__Consegna 1__.
Rispondi a queste domande sul brano sulla notte, una per riga:
(a) A che cosa è paragonato il pezzetto di strada che sbuca dal buio?
(b) Che cosa sa con assoluta sicurezza la voce narrante di quell'oscurità?
(c) Qual è la grande sconfitta, in tutto?

__Estratto fornito__.
* * *
Di là, dove indicava lui, non c’era altro che la notte, come ovunque, d’altronde, una notte enorme che si mangiava la strada a due passi da noi e tanto che dal buio non ci sbucava che un pezzetto di strada grosso come una lingua. […]
[…] E uno squadrone di prodi! E io che prode non ero affatto, e che non capivo affatto perché avrei dovuto esserlo, un prode, avevo ancora meno voglia di tutti di ritrovare la sua Barbagny, di cui d’altra parte lui stesso parlava assolutamente a caso. Era come se avesse cercato di strapazzandomi al massimo di farmi venire la voglia di suicidarmi. Certe cose le hai o non le hai.
Di tutta quell’oscurità così spessa che ti sembrava di non rivedere più il braccio quando lo stendevi un po’ più in là della spalla, io sapevo una cosa soltanto, ma quella proprio con assoluta sicurezza, ed è che conteneva delle volontà omicide spaventose e innumerevoli. […]
[…] La grande sconfitta, in tutto, è dimenticare, e soprattutto quel che ti ha fatto crepare, e crepare senza capire mai fino a che punto gli uomini sono carogne.
* * *
__Dati in ingresso__.
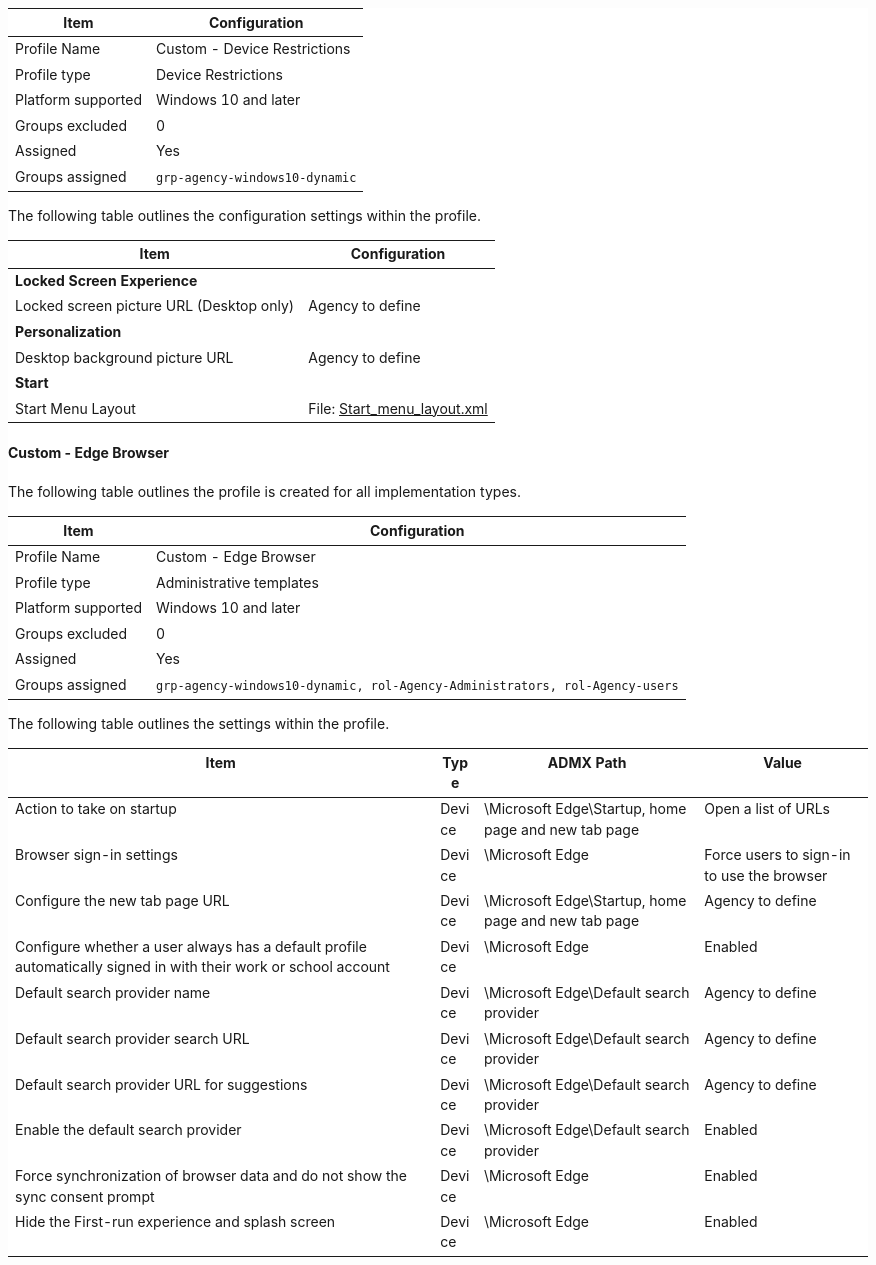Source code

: | Item               | Configuration                         |
| ------------------ | ------------------------------------- |
| Profile Name       | Custom - Device Restrictions |
| Profile type       | Device Restrictions                   |
| Platform supported | Windows 10 and later                  |
| Groups excluded    | 0                                     |
| Assigned           | Yes                                   |
| Groups assigned    | `grp-agency-windows10-dynamic`        |

The following table outlines the configuration settings within the profile.

| Item                           | Configuration                                                |
| ------------------------------ | ------------------------------------------------------------ |
| **Locked Screen Experience**            |                                                              |
| Locked screen picture URL (Desktop only) | Agency to define                                             |
| **Personalization**            |                                                              |
| Desktop background picture URL | Agency to define                                             |
| **Start**                      |                                                              |
| Start Menu Layout              | File: [Start_menu_layout.xml](/assets/files/abac/Start_menu_layout.xml) |

#### Custom - Edge Browser

The following table outlines the profile is created for all implementation types.

| Item               | Configuration                                                |
| ------------------ | ------------------------------------------------------------ |
| Profile Name       | Custom - Edge Browser                               |
| Profile type       | Administrative templates                                     |
| Platform supported | Windows 10 and later                                         |
| Groups excluded    | 0                                                            |
| Assigned           | Yes                                                          |
| Groups assigned    | `grp-agency-windows10-dynamic, rol-Agency-Administrators, rol-Agency-users` |

The following table outlines the settings within the profile.

| Item                                                         | Type   | ADMX Path                                                    | Value                                           |
| ------------------------------------------------------------ | ------ | ------------------------------------------------------------ | ----------------------------------------------- |
| Action to take on startup                                    | Device | \Microsoft Edge\Startup, home page and new tab page          | Open a list of URLs                             |
| Browser  sign-in settings                                    | Device | \Microsoft  Edge                                             | Force users to sign-in to use the browser       |
| Configure  the new tab page URL                              | Device | \Microsoft  Edge\Startup, home page and new tab page         | Agency to define                                |
| Configure  whether a user always has a default profile automatically signed in with  their work or school account | Device | \Microsoft  Edge                                             | Enabled                                         |
| Default  search provider name                                | Device | \Microsoft  Edge\Default search provider                     | Agency to define                                |
| Default  search provider search URL                          | Device | \Microsoft  Edge\Default search provider                     | Agency to define                                |
| Default  search provider URL for suggestions                 | Device | \Microsoft  Edge\Default search provider                     | Agency to define                                |
| Enable  the default search provider                          | Device | \Microsoft  Edge\Default search provider                     | Enabled                                         |
| Force  synchronization of browser data and do not show the sync consent prompt | Device | \Microsoft  Edge                                             | Enabled                                         |
| Hide  the First-run experience and splash screen             | Device | \Microsoft  Edge                                             | Enabled                                         |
* * *
__Consegna 2__. Seleziona e copia ogni riga dei record che contiene la parola "Locked".

__Risposta 1__.
(a) A una lingua: è un pezzetto di strada grosso come una lingua.
(b) Che conteneva delle volontà omicide spaventose e innumerevoli.
(c) Dimenticare, e soprattutto quel che ti ha fatto crepare.

__Risposta 2__.
| **Locked Screen Experience**            |                                                              |
| Locked screen picture URL (Desktop only) | Agency to define                                             |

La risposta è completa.